_What is expected_: Reproduce word for word the part of the essay on progress studies below that opens with the words containing "Yet when Patrick" and closes with "indignation among academics.".

_Selected text_:
Do we know how economies develop? Obviously not, it seems, or otherwise every country would be doing better than it currently is in these low-growth times
In fact, cases of sustained rapid growth, like Japan beginning in the 1960s, or other Southeast Asian countries a decade later, are so rare that they are often described as “economic miracles.”
Yet when Patrick Collison of software infrastructure company Stripe and Tyler Cowen of George Mason University recently wrote an article in The Atlantic calling for a bold new interdisciplinary “science of progress,” they stirred up a flurry of righteous indignation among academics.
Many pointed to the vast amount of academic and applied research that already addresses what Collison and Cowen propose to include in a new discipline of “Progress Studies.” Today, armies of economists are researching issues such as what explains the location of technology clusters like Silicon Valley, why the Industrial Revolution happened when it did, or why some organizations are much more productive and innovative than others. As the University of Oxford’s Gina Neff recently remarked on Twitter, the Industrial Revolution even gave birth to sociology, or what she called “Progress Studies 1.0.”
This is all true, and yet Collison and Cowen are on to something. Academic researchers clearly find it hard to work together across disciplinary boundaries, despite repeated calls for them to do so more often. This is largely the result of incentives that encourage academics to specialize in ever-narrower areas, so that they can produce the publications that will lead to promotion and professional esteem. The world has problems, as the old saying puts it, but universities have departments. Interdisciplinary research institutes like mine and Neff’s therefore have to consider carefully how best to advance the careers of younger colleagues. The same silo problem arises in government, which is likewise organized by departments.
Moreover, fashions in research can lead to hugely disproportionate intellectual efforts in specific areas. To take one example, the ethics of artificial intelligence is clearly an important subject, but is it really the dominant research challenge today, even in the fields of AI or ethics? The financial incentives embedded in technology companies’ business models seem to me at least as important as morality in explaining these firms’ behavior.

_Listed records_:
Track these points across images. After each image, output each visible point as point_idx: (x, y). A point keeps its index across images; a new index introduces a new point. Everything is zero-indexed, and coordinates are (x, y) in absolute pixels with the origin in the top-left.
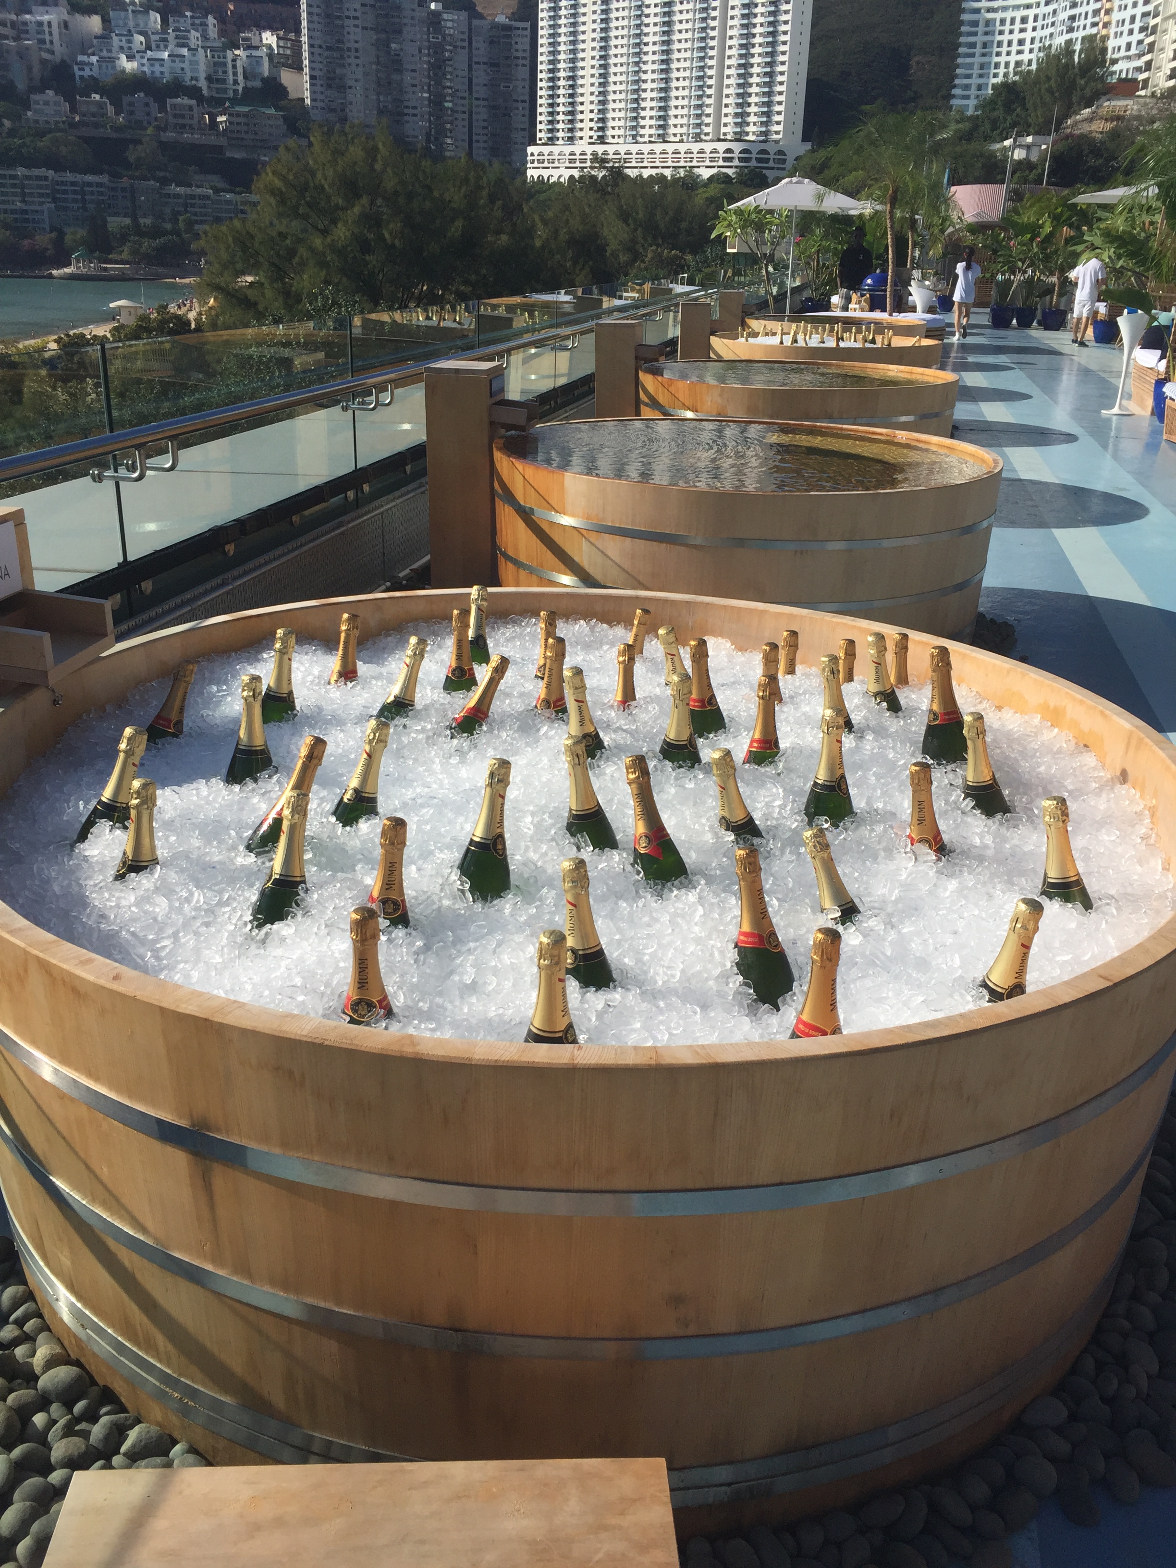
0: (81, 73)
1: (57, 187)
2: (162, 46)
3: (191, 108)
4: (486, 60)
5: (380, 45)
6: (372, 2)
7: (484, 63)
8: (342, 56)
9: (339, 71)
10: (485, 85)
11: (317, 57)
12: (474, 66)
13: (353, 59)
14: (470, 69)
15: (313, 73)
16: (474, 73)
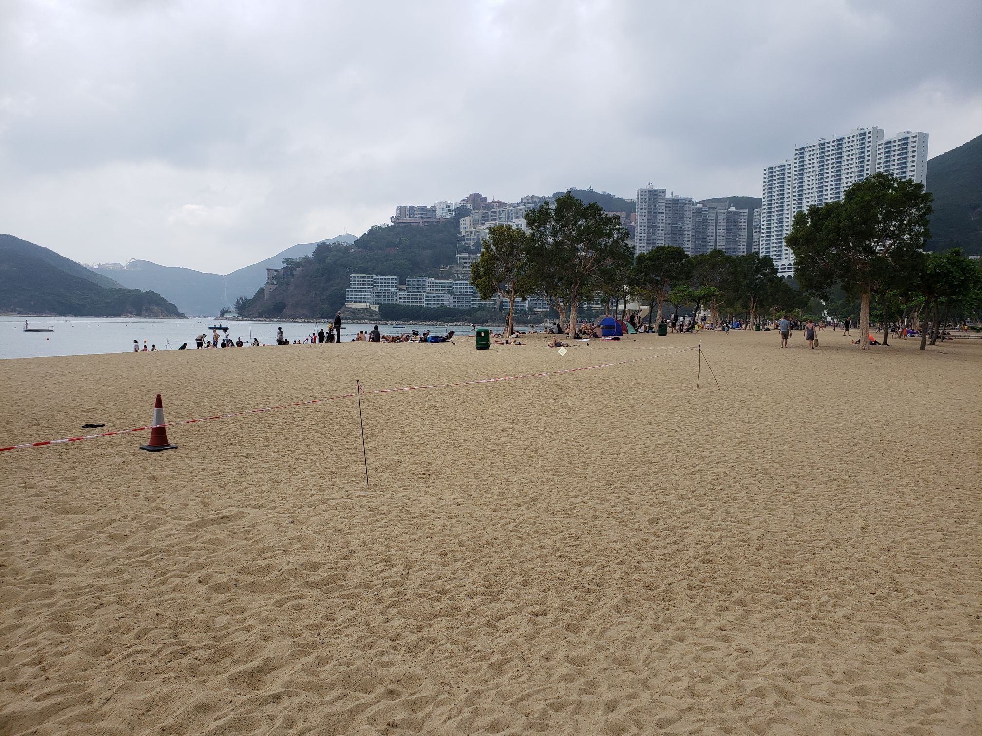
4: (725, 228)
5: (673, 224)
6: (670, 206)
7: (723, 229)
8: (655, 230)
9: (653, 237)
10: (723, 239)
11: (643, 231)
12: (718, 231)
13: (660, 231)
14: (716, 233)
15: (641, 238)
16: (718, 234)
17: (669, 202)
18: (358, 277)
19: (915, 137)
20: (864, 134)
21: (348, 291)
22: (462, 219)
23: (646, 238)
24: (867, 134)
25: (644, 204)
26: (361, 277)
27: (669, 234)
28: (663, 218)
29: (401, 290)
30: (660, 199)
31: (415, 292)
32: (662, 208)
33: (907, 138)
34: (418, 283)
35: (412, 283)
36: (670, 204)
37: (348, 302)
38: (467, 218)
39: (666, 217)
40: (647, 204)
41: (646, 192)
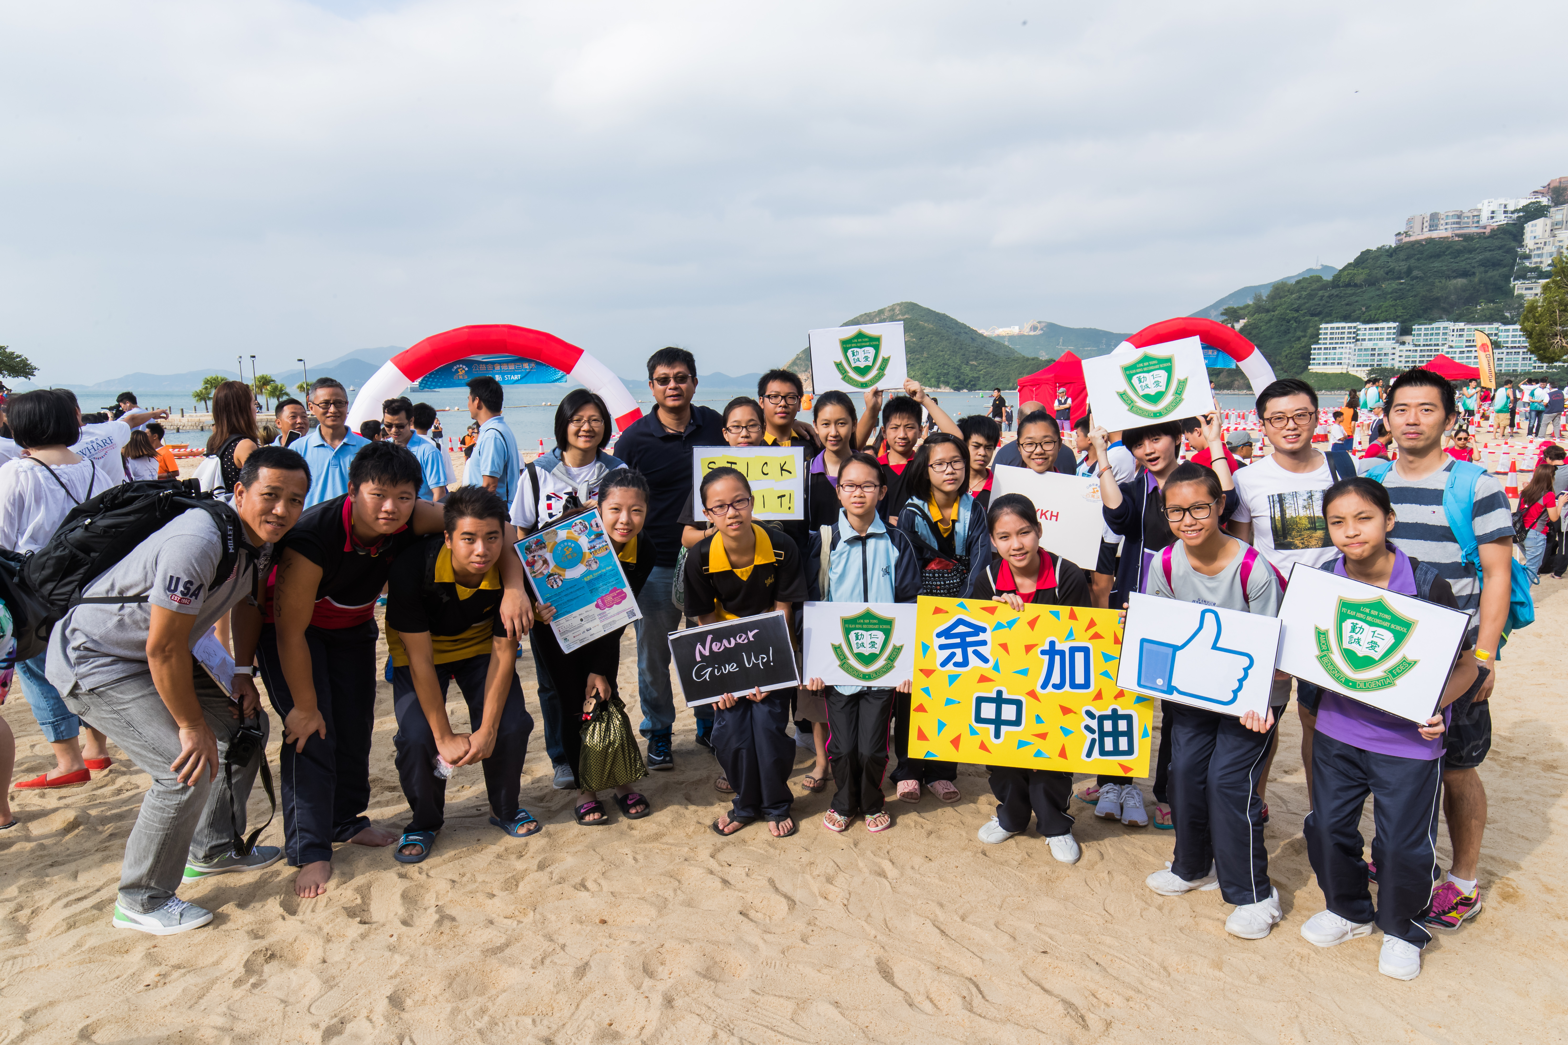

_Exercise output_:
Yet when Patrick Collison of software infrastructure company Stripe and Tyler Cowen of George Mason University recently wrote an article in The Atlantic calling for a bold new interdisciplinary “science of progress,” they stirred up a flurry of righteous indignation among academics.